The suspension of air traffic in both Ukraine and Russia simply means no exportation of flowers to markets in both countries. Though most flowers for this specific day had already been sent before, the issue of payment is also of concern to flower growers with the exclusion of Russian banks from the swift payment network.
Adverse economic effects of the war have also seen the stocks tumble in recent days mounting pressure on inflation already squeezing the stumbling global economy.
In Kenya, a number of growers export to Russia with one grower almost exclusive. Speaking to Floriculture Magazine, growers confirmed this will not only affect the already exported but also all year round market. The Russian market is famous for the large stem and big headed premium roses which may force those growing in high altitude to sell them at throw away prices in the other markets.

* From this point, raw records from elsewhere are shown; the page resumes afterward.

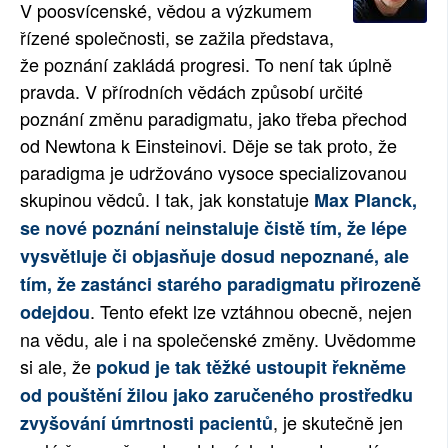
V poosvícenské, vědou a výzkumem
řízené společnosti, se zažila představa,
že poznání zakládá progresi. To není tak úplně
pravda. V přírodních vědách způsobí určité
poznání změnu paradigmatu, jako třeba přechod
od Newtona k Einsteinovi. Děje se tak proto, že
paradigma je udržováno vysoce specializovanou
skupinou vědců. I tak, jak konstatuje
Max Planck,
se nové poznání neinstaluje čistě tím, že lépe
vysvětluje či objasňuje dosud nepoznané, ale
tím, že zastánci starého paradigmatu přirozeně
. Tento efekt lze vztáhnou obecně, nejen
odejdou
na vědu, ale i na společenské změny. Uvědomme
si ale, že
pokud je tak těžké ustoupit řekněme
od pouštění žilou jako zaručeného prostředku
, je skutečně jen
zvyšování úmrtnosti pacientů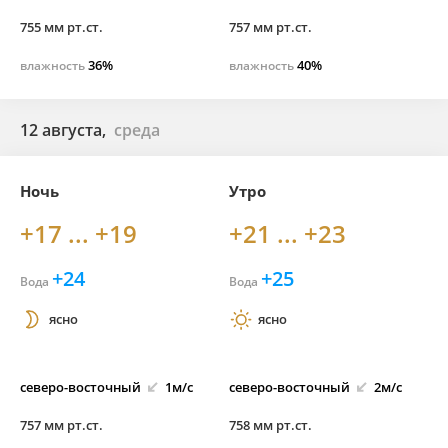
755 мм рт.ст.
757 мм рт.ст.
36%
40%
влажность
влажность
12 августа,
среда
Ночь
Утро
+17 ... +19
+21 ... +23
+24
+25
Вода
Вода
ясно
ясно
северо-
восточный
1м/с
северо-
восточный
2м/с
757 мм рт.ст.
758 мм рт.ст.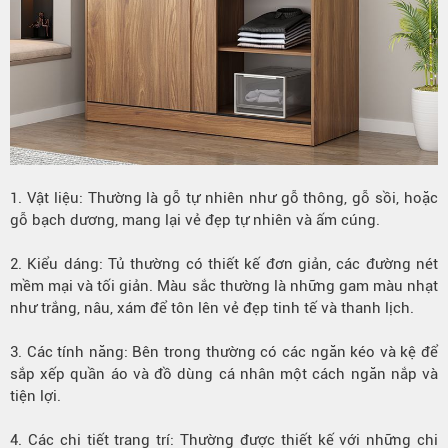
1. Vật liệu: Thường là gỗ tự nhiên như gỗ thông, gỗ sồi, hoặc
gỗ bạch dương, mang lại vẻ đẹp tự nhiên và ấm cúng.
2. Kiểu dáng: Tủ thường có thiết kế đơn giản, các đường nét
mềm mại và tối giản. Màu sắc thường là những gam màu nhạt
như trắng, nâu, xám để tôn lên vẻ đẹp tinh tế và thanh lịch.
3. Các tính năng: Bên trong thường có các ngăn kéo và kệ để
sắp xếp quần áo và đồ dùng cá nhân một cách ngăn nắp và
tiện lợi.
4. Các chi tiết trang trí: Thường được thiết kế với những chi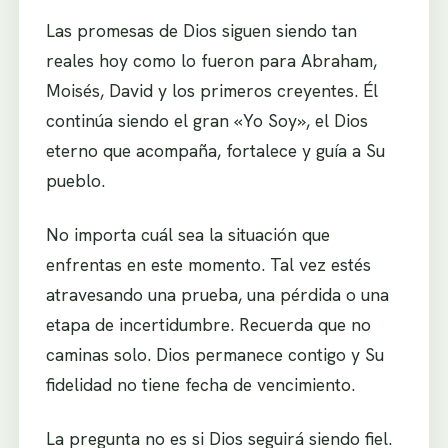
Las promesas de Dios siguen siendo tan
reales hoy como lo fueron para Abraham,
Moisés, David y los primeros creyentes. Él
continúa siendo el gran «Yo Soy», el Dios
eterno que acompaña, fortalece y guía a Su
pueblo.
No importa cuál sea la situación que
enfrentas en este momento. Tal vez estés
atravesando una prueba, una pérdida o una
etapa de incertidumbre. Recuerda que no
caminas solo. Dios permanece contigo y Su
fidelidad no tiene fecha de vencimiento.
La pregunta no es si Dios seguirá siendo fiel.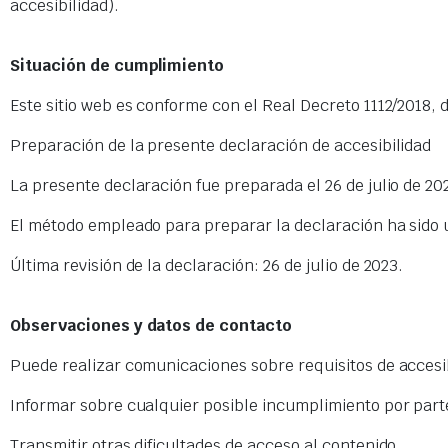
accesibilidad).
Situación de cumplimiento
Este sitio web es conforme con el Real Decreto 1112/2018, 
Preparación de la presente declaración de accesibilidad
La presente declaración fue preparada el 26 de julio de 20
El método empleado para preparar la declaración ha sido u
Última revisión de la declaración: 26 de julio de 2023.
Observaciones y datos de contacto
Puede realizar comunicaciones sobre requisitos de accesibi
Informar sobre cualquier posible incumplimiento por parte
Transmitir otras dificultades de acceso al contenido.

Again, if most Kenyan flowers miss their target markets in Russia and Ukraine they will eventually end up in the EU market which is also a flower destination for Kenyan grown flowers thus causing a market saturation which in turn causes decrease in prices hence losses to the growers.
Effects of Russia and Ukraine conflict will be greatly felt by suppliers and supermarkets across Europe in the coming weeks. On the other hand, Russia and Ukraine supermarkets as well as retailers that supply flowers to the end consumer have also been affected as fears of a protracted armed conflict escalate. This means that the bouquets will not reach the end consumer.
If this conflict persists, effects will be felt on the entire supply chain because there will be need to optimize their results through adjusting the purchasing price from their suppliers who are feeling the heat due to high costs of production and transportation resulting from soaring energy and fuel prices.
Consequently, growers are calling for an amicable solution to enable them continue with business as usual.